Take the lines below from the one with "nose: (297, 223)" through the one with "left elbow: (1026, 398)" and print only them, exactly. Don't print the pictures.

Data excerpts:
<<<<

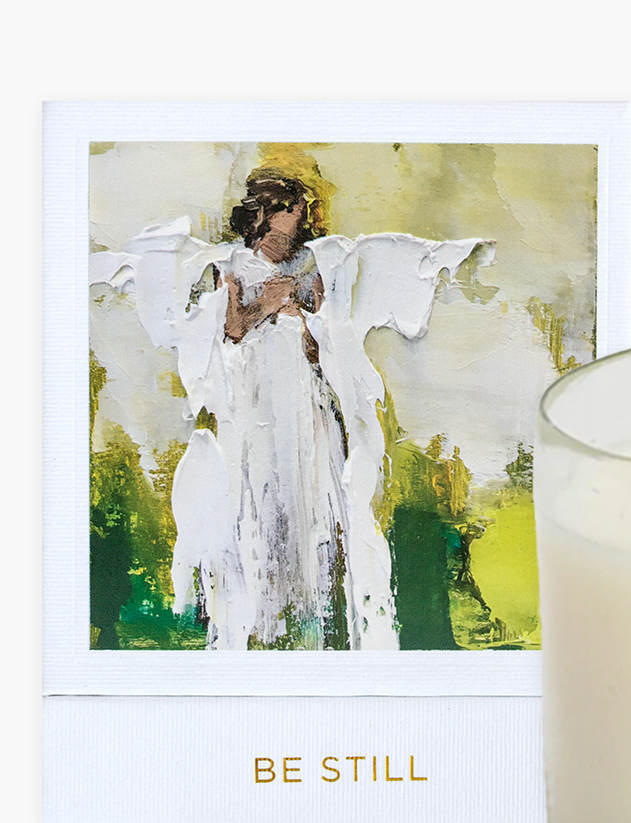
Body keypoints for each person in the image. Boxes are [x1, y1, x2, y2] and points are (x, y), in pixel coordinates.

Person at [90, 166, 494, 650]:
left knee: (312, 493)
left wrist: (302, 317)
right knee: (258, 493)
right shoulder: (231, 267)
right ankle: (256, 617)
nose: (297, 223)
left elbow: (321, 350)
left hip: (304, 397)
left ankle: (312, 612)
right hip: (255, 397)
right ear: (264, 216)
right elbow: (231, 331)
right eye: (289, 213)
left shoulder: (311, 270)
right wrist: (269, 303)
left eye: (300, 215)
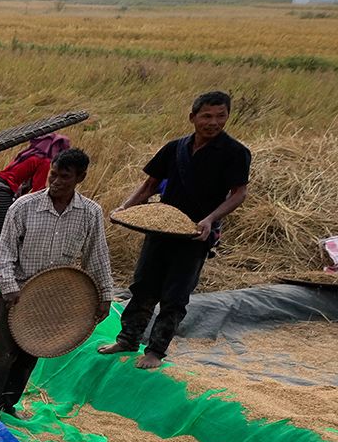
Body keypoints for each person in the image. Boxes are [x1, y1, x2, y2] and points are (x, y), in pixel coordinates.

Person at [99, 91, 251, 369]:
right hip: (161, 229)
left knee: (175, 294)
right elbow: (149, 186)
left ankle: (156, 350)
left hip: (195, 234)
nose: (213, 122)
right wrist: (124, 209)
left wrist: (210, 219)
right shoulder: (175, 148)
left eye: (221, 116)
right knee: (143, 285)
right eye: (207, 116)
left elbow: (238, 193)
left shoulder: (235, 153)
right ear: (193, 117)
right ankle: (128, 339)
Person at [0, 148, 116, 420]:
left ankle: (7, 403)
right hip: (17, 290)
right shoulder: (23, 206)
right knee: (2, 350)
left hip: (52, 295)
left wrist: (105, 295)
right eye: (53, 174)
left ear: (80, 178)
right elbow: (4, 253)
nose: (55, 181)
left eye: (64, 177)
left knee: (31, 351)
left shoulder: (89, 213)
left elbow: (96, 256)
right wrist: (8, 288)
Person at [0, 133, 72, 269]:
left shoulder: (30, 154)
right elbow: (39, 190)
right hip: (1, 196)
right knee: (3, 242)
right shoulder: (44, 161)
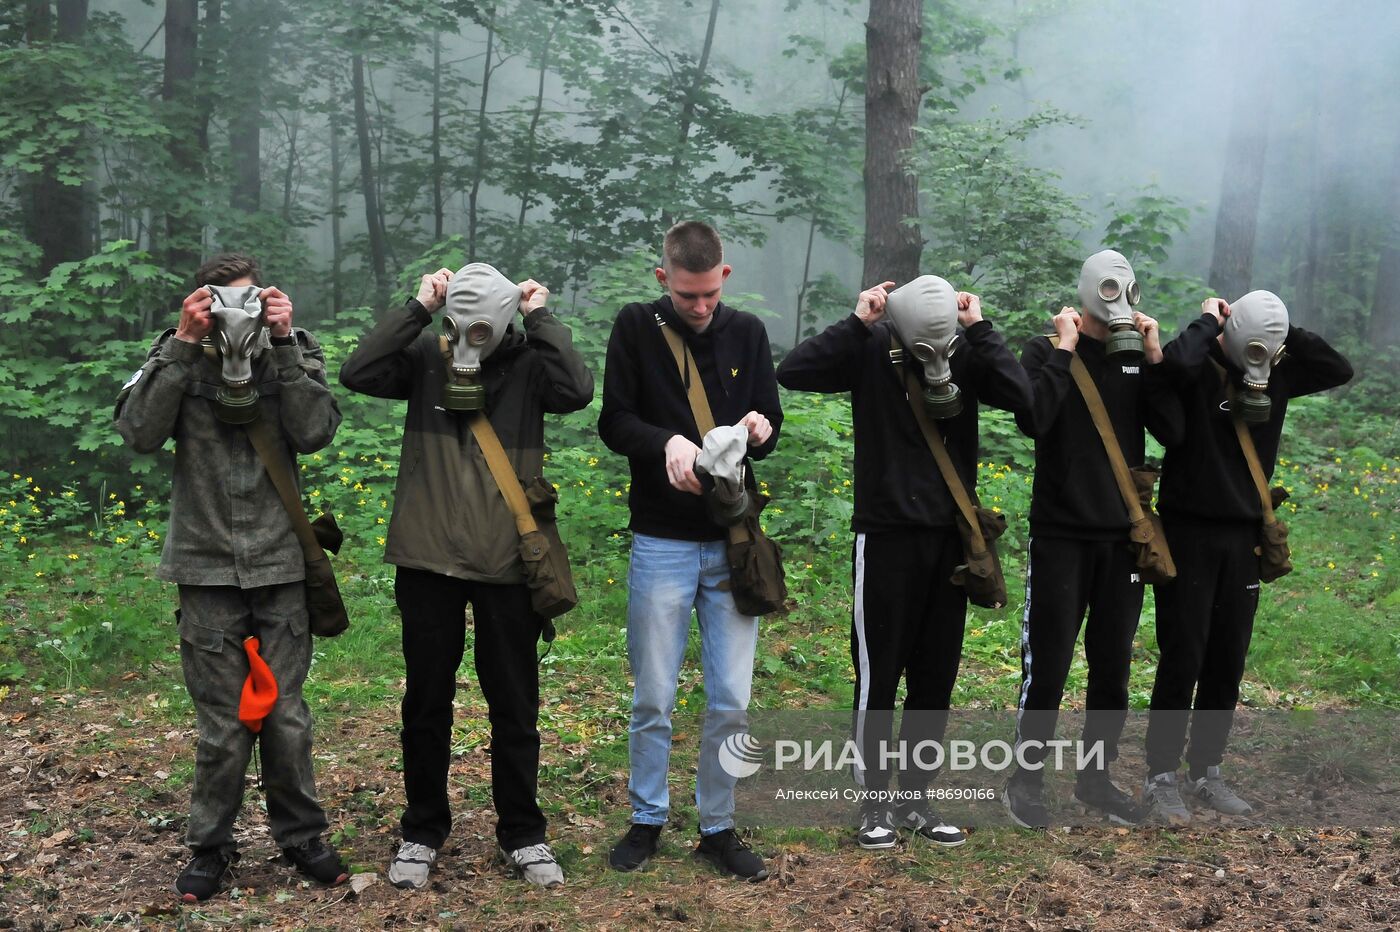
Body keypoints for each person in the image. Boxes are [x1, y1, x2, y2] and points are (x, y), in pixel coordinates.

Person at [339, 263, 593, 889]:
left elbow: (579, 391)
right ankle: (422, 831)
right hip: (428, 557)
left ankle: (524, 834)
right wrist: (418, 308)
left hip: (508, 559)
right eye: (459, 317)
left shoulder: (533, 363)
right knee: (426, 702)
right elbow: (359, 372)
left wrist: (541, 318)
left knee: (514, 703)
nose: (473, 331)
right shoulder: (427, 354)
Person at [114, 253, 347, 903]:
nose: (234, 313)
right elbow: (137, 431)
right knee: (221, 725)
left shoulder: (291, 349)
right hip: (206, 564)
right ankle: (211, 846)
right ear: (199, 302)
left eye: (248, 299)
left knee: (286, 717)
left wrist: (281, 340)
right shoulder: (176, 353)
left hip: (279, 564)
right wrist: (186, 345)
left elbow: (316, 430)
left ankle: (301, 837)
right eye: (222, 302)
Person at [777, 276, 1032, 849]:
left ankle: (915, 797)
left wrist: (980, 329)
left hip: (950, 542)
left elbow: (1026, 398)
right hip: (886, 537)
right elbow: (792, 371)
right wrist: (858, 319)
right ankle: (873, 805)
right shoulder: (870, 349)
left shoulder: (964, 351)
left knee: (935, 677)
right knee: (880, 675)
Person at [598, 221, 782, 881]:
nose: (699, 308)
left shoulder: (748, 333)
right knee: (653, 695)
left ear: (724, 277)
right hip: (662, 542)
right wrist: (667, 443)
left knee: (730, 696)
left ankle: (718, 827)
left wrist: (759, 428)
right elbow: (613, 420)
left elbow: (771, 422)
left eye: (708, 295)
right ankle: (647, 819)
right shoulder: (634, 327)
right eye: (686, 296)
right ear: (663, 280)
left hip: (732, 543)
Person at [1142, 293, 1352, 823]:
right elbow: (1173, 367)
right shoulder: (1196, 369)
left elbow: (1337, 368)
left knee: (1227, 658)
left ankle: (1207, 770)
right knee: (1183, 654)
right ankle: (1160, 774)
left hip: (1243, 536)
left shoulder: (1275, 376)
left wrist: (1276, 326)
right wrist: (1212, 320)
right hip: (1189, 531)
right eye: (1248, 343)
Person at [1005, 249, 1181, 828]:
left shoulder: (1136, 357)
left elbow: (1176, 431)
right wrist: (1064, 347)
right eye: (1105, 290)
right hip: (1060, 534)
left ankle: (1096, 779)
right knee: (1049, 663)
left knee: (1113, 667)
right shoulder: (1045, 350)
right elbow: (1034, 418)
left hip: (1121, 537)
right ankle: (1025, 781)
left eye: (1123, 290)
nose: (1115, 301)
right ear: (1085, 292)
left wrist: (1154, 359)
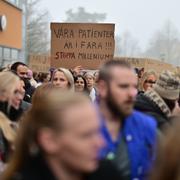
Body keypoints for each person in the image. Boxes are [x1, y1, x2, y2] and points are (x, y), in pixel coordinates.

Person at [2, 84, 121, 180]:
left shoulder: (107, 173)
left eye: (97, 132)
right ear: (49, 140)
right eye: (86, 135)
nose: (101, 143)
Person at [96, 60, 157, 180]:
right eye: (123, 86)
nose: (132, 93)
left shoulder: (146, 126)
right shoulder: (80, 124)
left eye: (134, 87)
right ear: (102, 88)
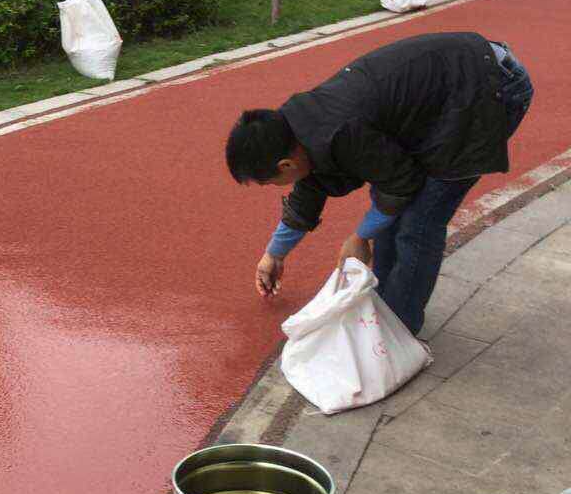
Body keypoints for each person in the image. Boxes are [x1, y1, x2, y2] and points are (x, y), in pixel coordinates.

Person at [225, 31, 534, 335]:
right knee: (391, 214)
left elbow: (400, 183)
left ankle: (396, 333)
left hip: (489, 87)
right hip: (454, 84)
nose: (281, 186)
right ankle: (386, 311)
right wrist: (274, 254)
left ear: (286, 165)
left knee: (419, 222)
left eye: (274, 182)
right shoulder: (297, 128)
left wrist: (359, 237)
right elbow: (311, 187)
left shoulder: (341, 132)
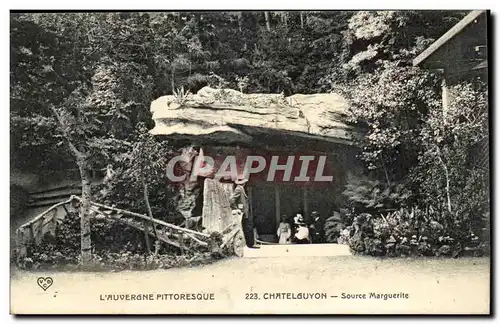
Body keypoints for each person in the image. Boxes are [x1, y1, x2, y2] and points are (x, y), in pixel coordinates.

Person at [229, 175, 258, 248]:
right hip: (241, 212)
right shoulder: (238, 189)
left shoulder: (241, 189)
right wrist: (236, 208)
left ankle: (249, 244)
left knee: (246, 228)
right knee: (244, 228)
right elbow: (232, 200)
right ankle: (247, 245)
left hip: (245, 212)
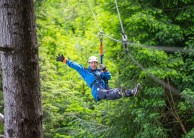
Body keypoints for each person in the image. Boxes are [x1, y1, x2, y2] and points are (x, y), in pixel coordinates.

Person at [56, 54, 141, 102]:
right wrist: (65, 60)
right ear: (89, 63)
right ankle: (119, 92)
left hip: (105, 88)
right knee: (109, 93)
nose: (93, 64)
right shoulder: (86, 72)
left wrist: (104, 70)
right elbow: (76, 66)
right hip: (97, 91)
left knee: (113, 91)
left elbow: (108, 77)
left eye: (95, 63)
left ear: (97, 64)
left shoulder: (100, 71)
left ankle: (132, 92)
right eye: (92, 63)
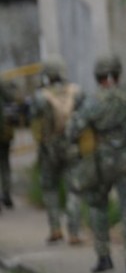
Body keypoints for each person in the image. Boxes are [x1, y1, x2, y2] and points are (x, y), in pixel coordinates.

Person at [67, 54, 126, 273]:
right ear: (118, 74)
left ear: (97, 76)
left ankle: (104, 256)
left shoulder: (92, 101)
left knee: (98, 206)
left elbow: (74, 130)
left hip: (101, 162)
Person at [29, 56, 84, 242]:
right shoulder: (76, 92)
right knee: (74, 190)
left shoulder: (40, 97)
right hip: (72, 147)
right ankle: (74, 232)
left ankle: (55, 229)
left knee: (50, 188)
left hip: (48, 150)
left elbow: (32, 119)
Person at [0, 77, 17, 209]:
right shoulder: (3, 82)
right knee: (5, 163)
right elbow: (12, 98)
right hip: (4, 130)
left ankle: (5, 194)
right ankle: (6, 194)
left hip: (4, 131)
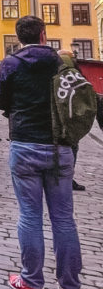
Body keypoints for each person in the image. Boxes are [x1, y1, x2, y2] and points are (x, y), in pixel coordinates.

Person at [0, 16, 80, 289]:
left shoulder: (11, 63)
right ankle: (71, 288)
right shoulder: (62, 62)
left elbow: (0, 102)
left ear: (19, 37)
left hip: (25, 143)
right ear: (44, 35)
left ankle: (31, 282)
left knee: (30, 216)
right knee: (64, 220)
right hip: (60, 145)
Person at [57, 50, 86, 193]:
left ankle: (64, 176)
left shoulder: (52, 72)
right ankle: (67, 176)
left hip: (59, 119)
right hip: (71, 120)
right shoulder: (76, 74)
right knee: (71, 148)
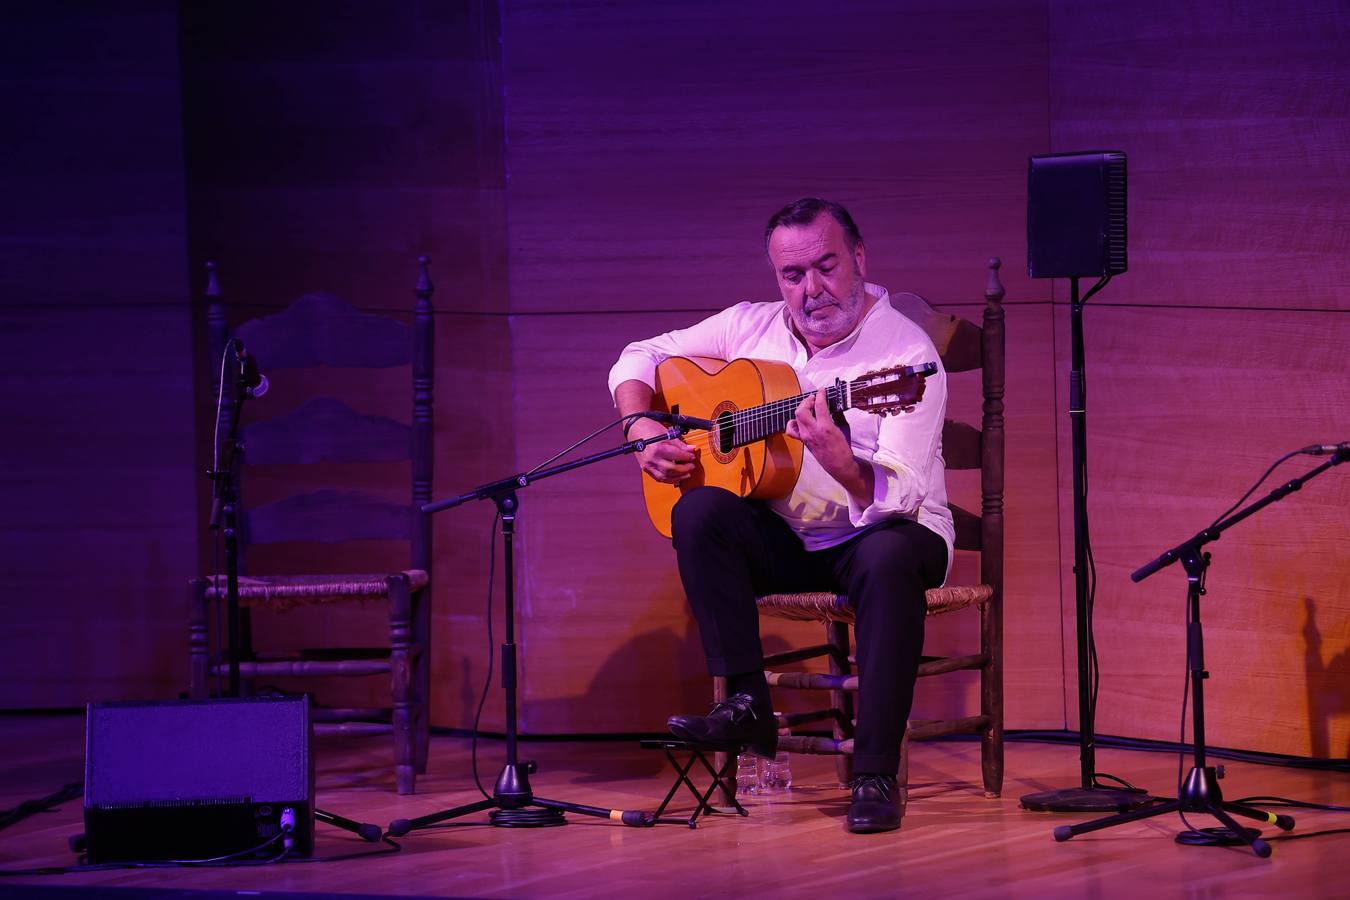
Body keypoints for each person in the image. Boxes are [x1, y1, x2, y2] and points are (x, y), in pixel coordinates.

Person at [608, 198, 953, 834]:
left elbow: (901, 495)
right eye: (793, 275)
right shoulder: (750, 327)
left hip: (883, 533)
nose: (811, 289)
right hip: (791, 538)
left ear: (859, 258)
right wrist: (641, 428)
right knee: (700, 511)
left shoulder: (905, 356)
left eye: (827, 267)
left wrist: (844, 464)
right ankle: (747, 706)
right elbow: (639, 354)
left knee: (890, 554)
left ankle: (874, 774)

>>>>

WRITTEN ANSWER:
nose: (297, 223)
left elbow: (321, 350)
left hip: (304, 397)
left ankle: (312, 612)
right hip: (255, 397)
right ear: (264, 216)
right elbow: (231, 331)
right eye: (289, 213)
left shoulder: (311, 270)
right wrist: (269, 303)
left eye: (300, 215)
Body keypoints for each person in the image. Boxes are [x1, y1, x2, y2] and points are (x, y), in pixel coordinates.

Person at [99, 91, 251, 369]:
right hip: (161, 229)
left knee: (175, 294)
right elbow: (149, 186)
left ankle: (156, 350)
left hip: (195, 234)
nose: (213, 122)
right wrist: (124, 209)
left wrist: (210, 219)
right shoulder: (175, 148)
left eye: (221, 116)
right knee: (143, 285)
right eye: (207, 116)
left elbow: (238, 193)
left shoulder: (235, 153)
right ear: (193, 117)
right ankle: (128, 339)
Person at [0, 148, 116, 420]:
left ankle: (7, 403)
right hip: (17, 290)
right shoulder: (23, 206)
right knee: (2, 350)
left hip: (52, 295)
left wrist: (105, 295)
right eye: (53, 174)
left ear: (80, 178)
right elbow: (4, 253)
nose: (55, 181)
left eye: (64, 177)
left knee: (31, 351)
left shoulder: (89, 213)
left elbow: (96, 256)
right wrist: (8, 288)
Person at [0, 133, 72, 269]:
left shoulder: (30, 154)
right elbow: (39, 190)
right hip: (1, 196)
right knee: (3, 242)
right shoulder: (44, 161)
Body keypoints for each person in the image. Boxes are [x1, y1, x2, y2] and points are (x, y), in pixel coordinates.

Person at [339, 263, 593, 889]:
left elbow: (579, 391)
right ankle: (422, 831)
right hip: (428, 557)
left ankle: (524, 834)
right wrist: (418, 308)
left hip: (508, 559)
right eye: (459, 317)
left shoulder: (533, 363)
right knee: (426, 702)
right elbow: (359, 372)
left wrist: (541, 318)
left knee: (514, 703)
nose: (473, 331)
right shoulder: (427, 354)
Person at [114, 253, 347, 903]:
nose: (234, 313)
right elbow: (137, 431)
right knee: (221, 725)
left shoulder: (291, 349)
right hip: (206, 564)
right ankle: (211, 846)
right ear: (199, 302)
left eye: (248, 299)
left knee: (286, 717)
left wrist: (281, 340)
right shoulder: (176, 353)
left hip: (279, 564)
right wrist: (186, 345)
left elbow: (316, 430)
left ankle: (301, 837)
right eye: (222, 302)
Person at [777, 276, 1032, 849]:
left ankle: (915, 797)
left wrist: (980, 329)
left hip: (950, 542)
left elbow: (1026, 398)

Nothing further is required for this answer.